Anyway, the Schwinger correction term, 1/(2.Pi.137) contains 137 because of the shielding by the polarised vacuum veil.
The coupling is physically interpreted as a Pauli-exclusion principle type magnetic pairing of the real electron core with one virtual positron just outside the polarised veil. Because the spins are aligned to some extent in this process, the magnetic field which is of importance between the real electron core and the virtual electron is the transverse magnetic field, which is (unlike the polar magnetic field) shielded by the 137 factor like the electric field.
So that explains why the magnetic contribution from the virtual electron is 137 times weaker than that from the real electron core: because the transverse magnetic field from the real electron core is reduced by 137 times, and that is what causes the Pauli exclusion principle spin alignment. The two other reduction factors are 2 and Pi. These are there simply because each of the two particles is a spinning loop and has its equator on the same plane to the other. The amount of field each particle sees of the other is 1/Pi of the total, because a loop has a circumference of Pi times the diameter, and only the diameter is seen edge-on, which means that only 1/Pi of the total is seen edge on. Because the same occurs for each particle, each of the two particles (the one real particle and the virtual particle), the correct reduction factor is twice this. Obviously, this is heuristic, and by itself doesn't prove anything. It is only when you add this explanation to the prediction of meson and baryon masses by the same mechanism of 137, and the force strengths derivation, that it starts to become more convincing. Obviously, it needs further work to see how much it says about further coupling corrections, but its advantage is that it is a discrete picture so you don't have to artifically and arbitrarily impose cutoffs to get rid of infinities, like those of existing (continuous integral, not discrete) QFT renormalisation.

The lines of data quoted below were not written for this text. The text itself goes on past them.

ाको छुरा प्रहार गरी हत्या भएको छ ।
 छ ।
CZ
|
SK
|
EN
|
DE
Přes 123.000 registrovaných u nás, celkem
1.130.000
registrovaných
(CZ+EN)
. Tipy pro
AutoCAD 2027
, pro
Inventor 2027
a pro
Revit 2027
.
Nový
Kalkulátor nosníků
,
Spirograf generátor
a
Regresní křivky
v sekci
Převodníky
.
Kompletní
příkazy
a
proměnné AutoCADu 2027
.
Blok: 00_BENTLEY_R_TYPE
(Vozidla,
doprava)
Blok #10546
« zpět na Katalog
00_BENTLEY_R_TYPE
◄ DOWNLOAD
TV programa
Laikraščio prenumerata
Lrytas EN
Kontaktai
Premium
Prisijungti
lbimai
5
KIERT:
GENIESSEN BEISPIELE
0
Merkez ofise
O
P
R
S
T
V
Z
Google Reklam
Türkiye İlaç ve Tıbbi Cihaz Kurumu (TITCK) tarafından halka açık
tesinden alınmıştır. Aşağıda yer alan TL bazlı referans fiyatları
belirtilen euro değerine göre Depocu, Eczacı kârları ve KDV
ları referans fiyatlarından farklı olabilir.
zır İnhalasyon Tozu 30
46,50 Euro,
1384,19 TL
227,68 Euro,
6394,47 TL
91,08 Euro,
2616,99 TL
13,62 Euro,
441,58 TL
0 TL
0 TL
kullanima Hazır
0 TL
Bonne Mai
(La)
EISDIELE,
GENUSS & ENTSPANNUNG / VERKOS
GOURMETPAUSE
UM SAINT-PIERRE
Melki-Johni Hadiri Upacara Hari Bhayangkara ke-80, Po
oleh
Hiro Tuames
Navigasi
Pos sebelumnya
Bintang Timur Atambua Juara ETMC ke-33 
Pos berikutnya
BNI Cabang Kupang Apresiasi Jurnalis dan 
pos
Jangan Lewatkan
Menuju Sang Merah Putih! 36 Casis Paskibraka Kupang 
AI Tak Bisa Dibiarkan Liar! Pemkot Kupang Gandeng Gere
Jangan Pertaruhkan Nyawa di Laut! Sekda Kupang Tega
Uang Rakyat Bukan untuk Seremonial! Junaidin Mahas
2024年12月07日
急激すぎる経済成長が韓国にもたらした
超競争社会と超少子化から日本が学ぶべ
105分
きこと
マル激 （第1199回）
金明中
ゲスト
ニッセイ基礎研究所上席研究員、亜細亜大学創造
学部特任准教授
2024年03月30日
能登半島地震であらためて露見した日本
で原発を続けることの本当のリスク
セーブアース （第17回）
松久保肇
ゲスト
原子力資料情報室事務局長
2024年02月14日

One think more I want to say after the latest post (a few back actually) here on deriving the strong nuclear force as 137 times Coulomb's law for low energies. The Standard Model does not indicate perfect force unification at high energy unless there is supersymmetry (SUSY), which requires superpartners which have never been observed, and whose energy is not predictable.

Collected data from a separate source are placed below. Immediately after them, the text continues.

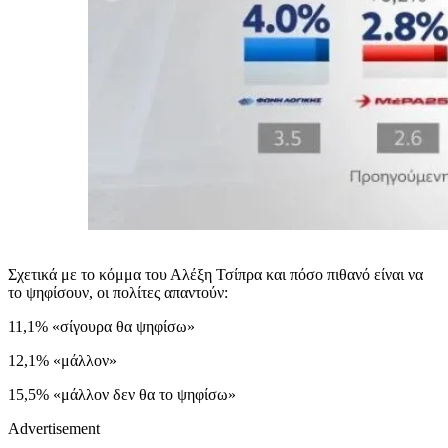
Σχετικά με το κόμμα του Αλέξη Τσίπρα και πόσο πιθανό είναι να
το ψηφίσουν, οι πολίτες απαντούν:
11,1% «σίγουρα θα ψηφίσω»
12,1% «μάλλον»
15,5% «μάλλον δεν θα το ψηφίσω»
Advertisement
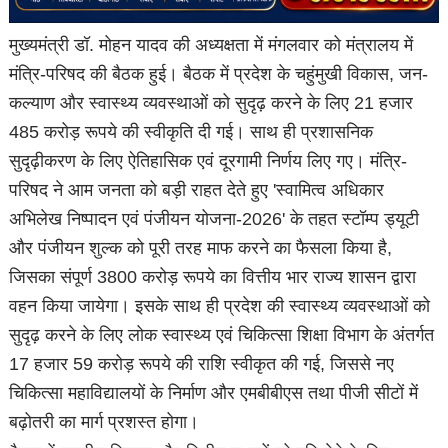
मुख्यमंत्री डॉ. मोहन यादव की अध्यक्षता में मंगलवार को मंत्रालय में
मंत्रि-परिषद की बैठक हुई। बैठक में प्रदेश के चहुंमुखी विकास, जन-
कल्याण और स्वास्थ्य व्यवस्थाओं को सुदृढ़ करने के लिए 21 हजार
485 करोड़ रूपये की स्वीकृति दी गई। साथ ही प्रशासनिक
सुदृढ़ीकरण के लिए ऐतिहासिक एवं दूरगामी निर्णय लिए गए। मंत्रि-
परिषद ने आम जनता को बड़ी राहत देते हुए 'स्वामित्व अधिकार
अभिलेख निष्पादन एवं पंजीयन योजना-2026' के तहत स्टॉम्प ड्यूटी
और पंजीयन शुल्क को पूरी तरह माफ करने का फैसला किया है,
जिसका संपूर्ण 3800 करोड़ रूपये का वित्तीय भार राज्य शासन द्वारा
वहन किया जायेगा। इसके साथ ही प्रदेश की स्वास्थ्य व्यवस्थाओं को
सुदृढ़ करने के लिए लोक स्वास्थ्य एवं चिकित्सा शिक्षा विभाग के अंतर्गत
17 हजार 59 करोड़ रूपये की राशि स्वीकृत की गई, जिससे नए
चिकित्सा महाविद्यालयों के निर्माण और एमबीबीएस तथा पीजी सीटों में
बढ़ोतरी का मार्ग प्रशस्त होगा।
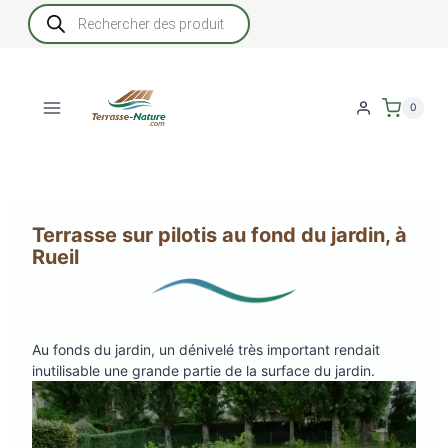
Aller
Recherche
de
au
produits
contenu
0
Terrasse sur pilotis au fond du jardin, à
Rueil
Au fonds du jardin, un dénivelé très important rendait
inutilisable une grande partie de la surface du jardin.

The minimal theory of supersymmetry predicts that the strong, weak and electromagnetic forces unify at 10^16 GeV. I've mentioned already that Koltick's experiments in 1997 were at 80 GeV, and that was pushing it. There is no way you can ever test a SUSY unification theory by firing particles together on this planet, since the planet isn't big enough to house or power such a massive accelerator. So you might as well be talking about UFOs as SUSY, because neither are observable scientifically in any conceivable future scenario of real science.

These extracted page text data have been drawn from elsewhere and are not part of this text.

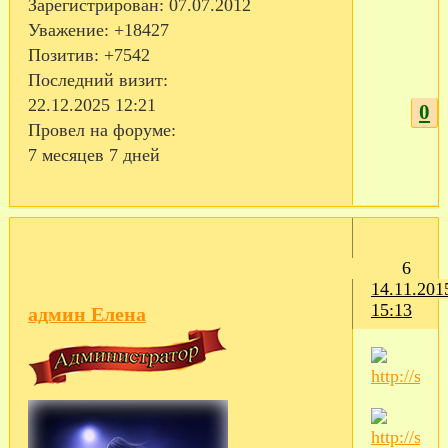
Зарегистрирован
: 07.07.2012
Уважение:
+18427
Позитив:
+7542
Последний визит:
22.12.2025 12:21
0
Провел на форуме:
7 месяцев 7 дней
6
14.11.201
15:13
админ Елена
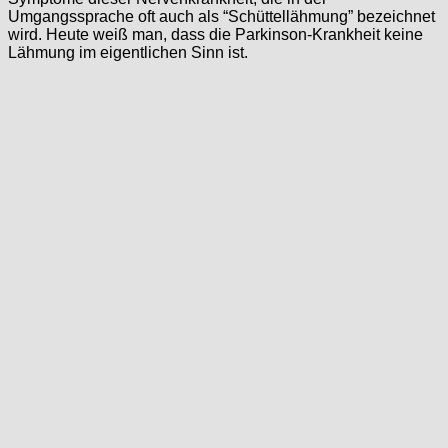
Umgangssprache oft auch als “Schüttellähmung” bezeichnet
wird. Heute weiß man, dass die Parkinson-Krankheit keine
Lähmung im eigentlichen Sinn ist.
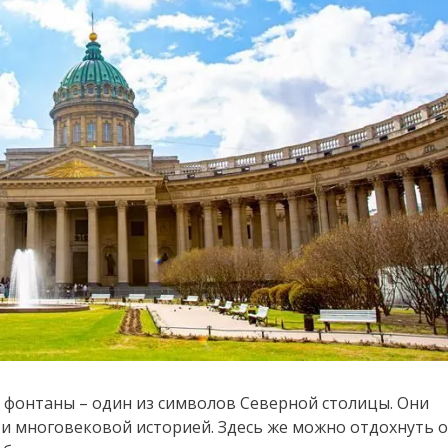
 фонтаны – один из символов Северной столицы. Они
и многовековой историей. Здесь же можно отдохнуть о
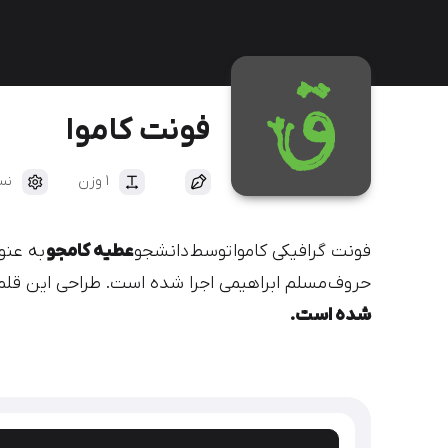
دیباج
کهربا
فونت کاموا
1 وزن
نسخ
فونت گرافیکی کاموا توسط دانشجو
عطیه کامجو
به عنو
حروف
مسلم ابراهیمی اجرا شده است. طراحی این قلم 
شده است.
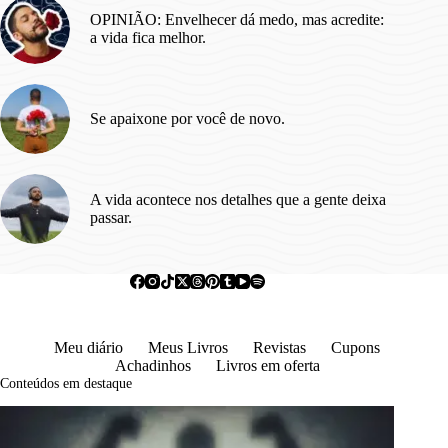
OPINIÃO: Envelhecer dá medo, mas acredite:
a vida fica melhor.
Se apaixone por você de novo.
A vida acontece nos detalhes que a gente deixa
passar.
Meu diário
Meus Livros
Revistas
Cupons
Achadinhos
Livros em oferta
Conteúdos em destaque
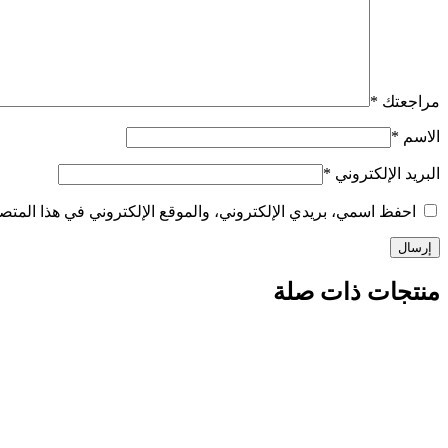
مراجعتك
*
الاسم
*
البريد الإلكتروني
*
احفظ اسمي، بريدي الإلكتروني، والموقع الإلكتروني في هذا المتصف
منتجات ذات صلة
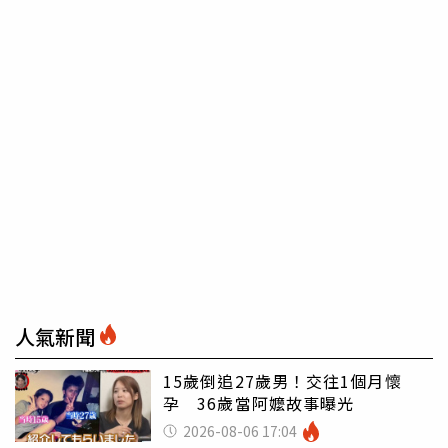
人氣新聞
15歲倒追27歲男！交往1個月懷
孕 36歲當阿嬤故事曝光
2026-08-06 17:04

So let's forget SUSY and just think about the Standard Model as it stands. This shows that the strong, weak, and electromagnetic forces become almost (but not quite) unified at around 10^14 GeV, with an interaction strength around alpha of 0.02, but that electromagnetism continues to rise at higher energy, becoming 0.033 at 10^20 GeV, for example. Basically, the Standard Model without SUSY predicts that electromagnetism continues to rise as a weak (logarithmic type) function of energy, while the strong nuclear force falls. Potential energy conservation could well explain why the strong nuclear force must fall when the electromagnetic force rises. The fundamental force is not the same thing as the particle kinetic energy, remember. Normally you would expect the fundamental force to be completely distinct from the particle energy, but there are changes because the polarised vacuum veil around the core is progressively breached in higher energy impacts.